De sua parte, Gruskoff enfatizou a “mentalidade vencedora” da equipe, que ela disse dar vantagem ao USWNT.

“Temos faculdades incríveis e programas juvenis que preparam esses jogadores para chegar ao ponto em que estão, mas há esse fator X – que é a mentalidade vencedora que foi testada entre gerações e comprovadamente bem-sucedida”, disse ela.

Quais são os pontos fracos?

Essa expectativa de vitória está prestes a ser testada na Austrália e na Nova Zelândia, e outras seleções podem estar sentindo cheiro de sangue.

Na defesa, meio-campo e ataque, o USWNT perdeu jogadores importantes devido a lesões e pode ter dificuldades com profundidade e falta de experiência. A próxima Copa do Mundo será a primeira para 14 dos 23 jogadores nomeados por Andonovski.

A lesão no pé da capitã da equipe e principal zagueira Becky Sauerbrunn, que a tirou do torneio, foi um golpe duplo para o USWNT por causa da qualidade e liderança que ela oferece.

A defesa pode vir a ser o calcanhar de Aquiles da equipe dos EUA, dizem os especialistas. Alana Cook, 26, e Naomi Girma, 23, irão substituir Sauerbrunn ao lado de Emily Sonnett, 29 anos. Embora todos os três defensores sejam capazes, a experiência é especialmente crucial na posição de zagueiro.

“Eles simplesmente não têm a história e a experiência que Becky Sauerbrunn teve”, disse Morgan. “Vamos entrar com três quartos do que provavelmente será nossa defesa titular sem nunca ter participado de uma Copa do Mundo. Então isso é um grande negócio.”

No jogo de expulsão contra o País de Gales, a defesa-quatro titular de Andonovski também teve Emily Fox – uma zagueira que também estará jogando em sua Copa do Mundo inaugural.

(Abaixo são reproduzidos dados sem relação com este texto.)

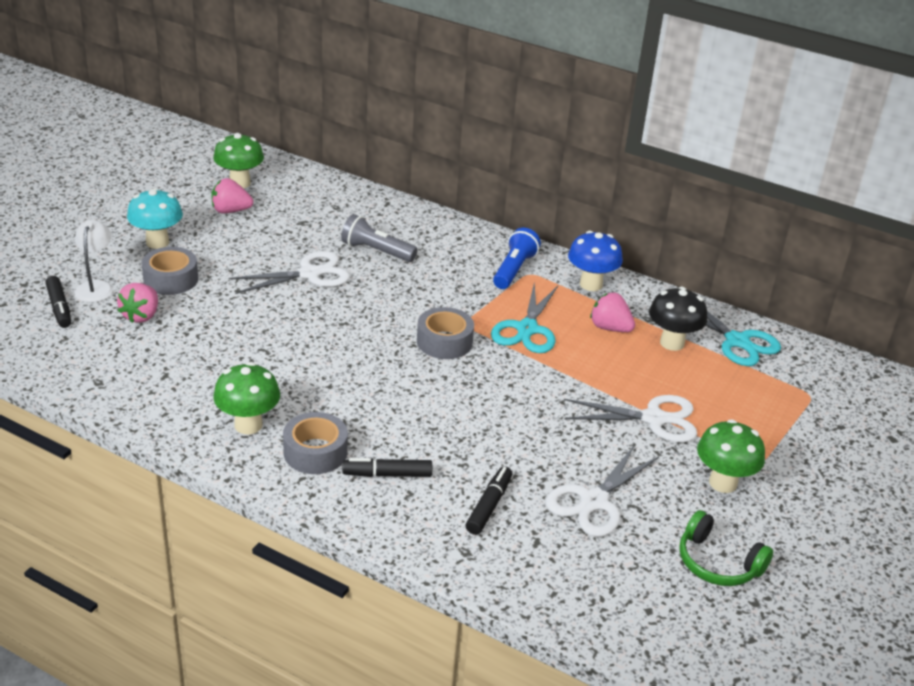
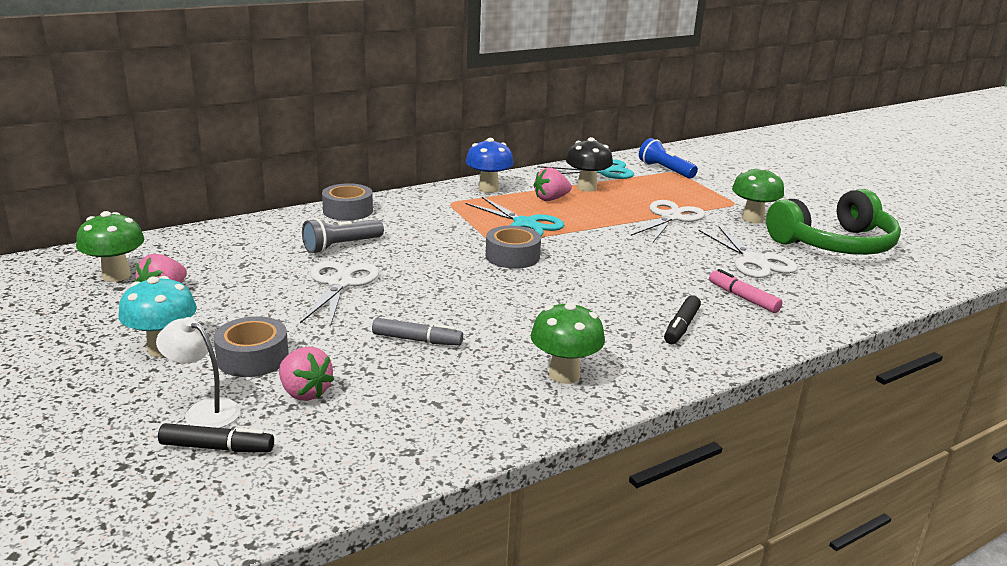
camera: 60 degrees left, 10 degrees down
(249, 338) = (417, 340): none -> grey marker
(315, 452) = (630, 351): grey tape -> grey tape (348, 211)
(489, 506) = (743, 298): black marker -> pink marker
(514, 269) = (438, 206): blue flashlight -> blue flashlight (665, 170)
(718, 563) = (834, 244): green headphones -> green headphones, size x1.84

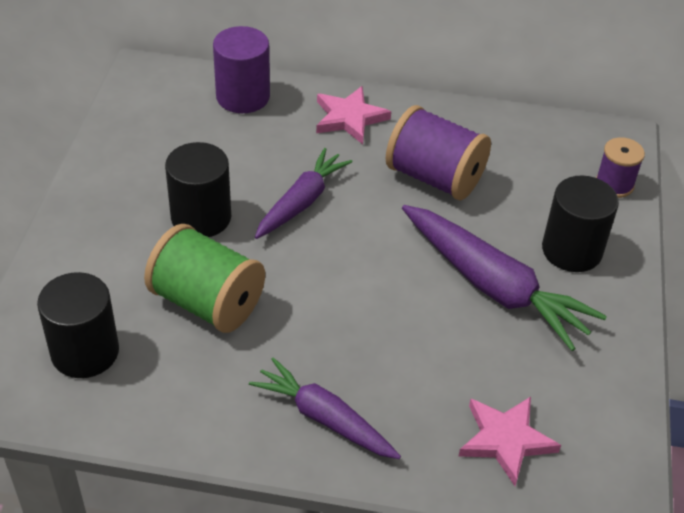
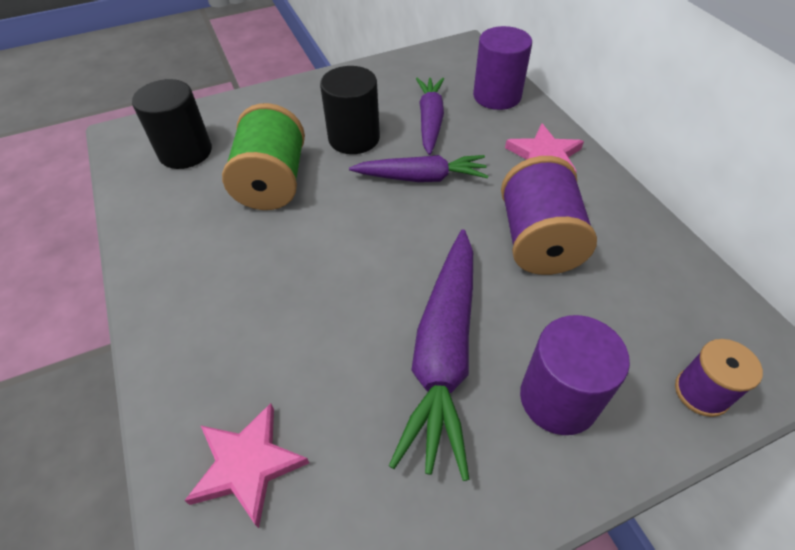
camera: 60 degrees right, 5 degrees up
(324, 418) = (196, 307): purple carrot -> purple carrot (430, 121)
(572, 250) = (558, 398): black cylinder -> purple cylinder

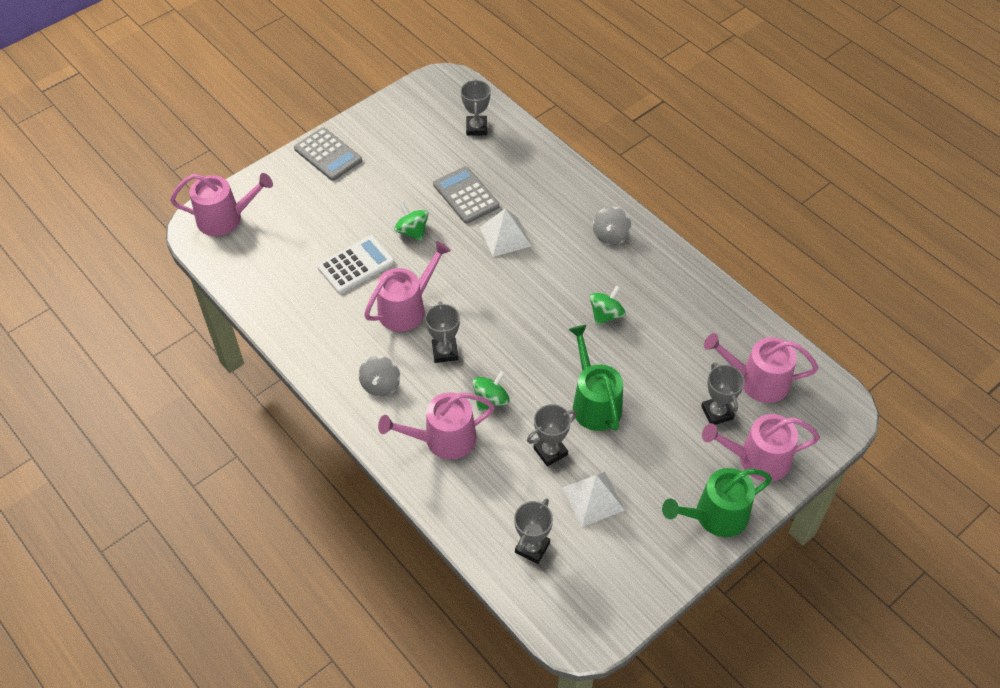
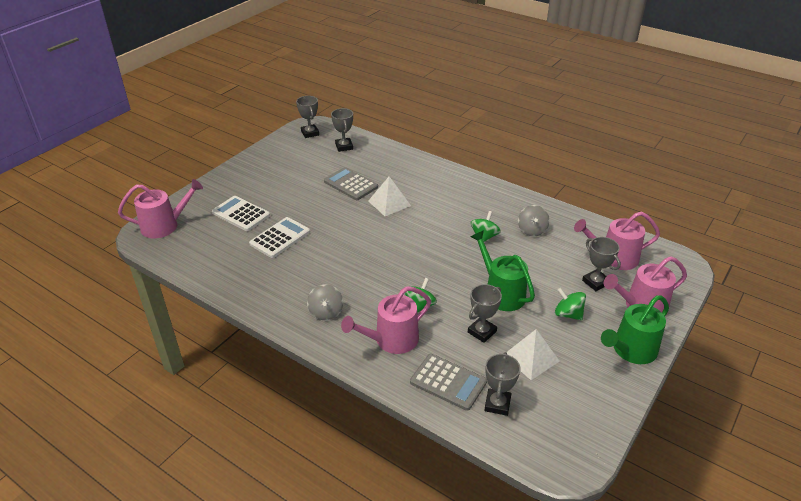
camera: 15 degrees left, 15 degrees down
(318, 218) = (241, 214): none -> white calculator
(328, 155) = (237, 176): grey calculator -> grey calculator (448, 382)
(406, 308) = (329, 258): pink watering can -> none
(412, 231) = (317, 211): green spinning top -> green spinning top (568, 314)
(445, 352) = (370, 281): grey trophy -> grey trophy (310, 133)
(610, 235) = (466, 191): grey spinning top -> grey spinning top (532, 230)

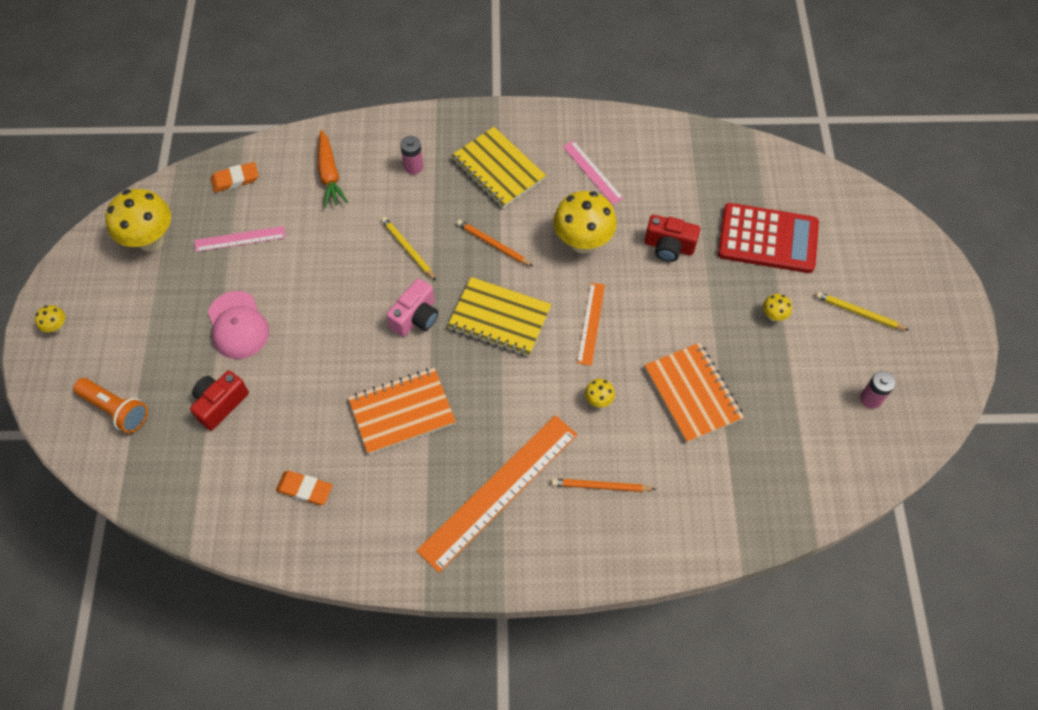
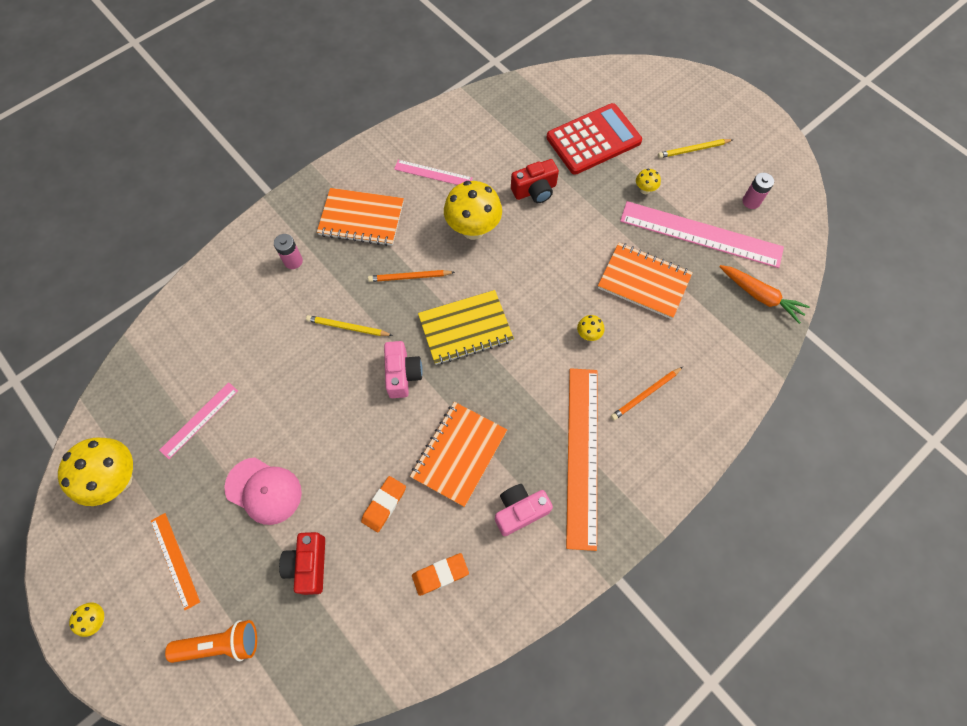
camera: 40 degrees left, 5 degrees up
(235, 179) = (149, 375): orange eraser -> orange eraser (384, 504)
(329, 174) = (229, 314): orange carrot -> orange carrot (760, 296)
(408, 493) = (520, 511): none -> pink camera
(498, 170) = (361, 219): yellow notebook -> orange notebook
(591, 323) = (532, 283): orange ruler -> orange ruler (175, 560)
(789, 392) = (700, 234): none -> pink ruler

“Toda a linha de defesa – zagueiros e zagueiros são bons – mas eles não têm muita profundidade lá”, disse Carlisle. “Quando os jogadores precisam entrar em profundidade, é aí que você verá uma queda e também verá incompatibilidade porque eles simplesmente não estão familiarizados uns com os outros em certas posições.”

Além dos problemas imediatos, rachaduras apareceram no desempenho da equipe nos últimos anos. As mulheres dos EUA perderam para a Inglaterra e a Espanha no ano passado e, em 2021, foram eliminadas da semifinal dos Jogos Olímpicos no Japão após uma derrota por 1 a 0 para o eventual campeão Canadá.

marta do brasil
A brasileira Marta vai disputar sua sexta Copa do Mundo [File: Molly Darlington/Reuters]

Quem pode levar o troféu?

Espera-se que Inglaterra, Alemanha, França e Espanha sejam os principais rivais dos Estados Unidos na Copa do Mundo, mas, assim como os atuais campeões, esses quatro times também estão perdendo jogadores importantes devido a lesões.

Tanto Gruskoff quanto Bekki Morgan previram que o Brasil iria se aprofundar no torneio e lutar pelo título. A Copa do Mundo será o sexto e provável torneio final da estrela veterana Marta. Ganhar o troféu para ela seria semelhante ao sucesso de conto de fadas da Argentina de Lionel Messi na Copa do Mundo de 2022 no Catar.

Com craques brasileiros que jogam na NWSL – incluindo Debinha e Ary Borges – Morgan disse que o time sul-americano “está pronto para se sair muito bem”.

Para Carlisle, a competição está aberta e todos os favoritos têm chances realistas de vencer – ou perder. “Praticamente todas as grandes equipes têm um ponto de interrogação”, disse ele.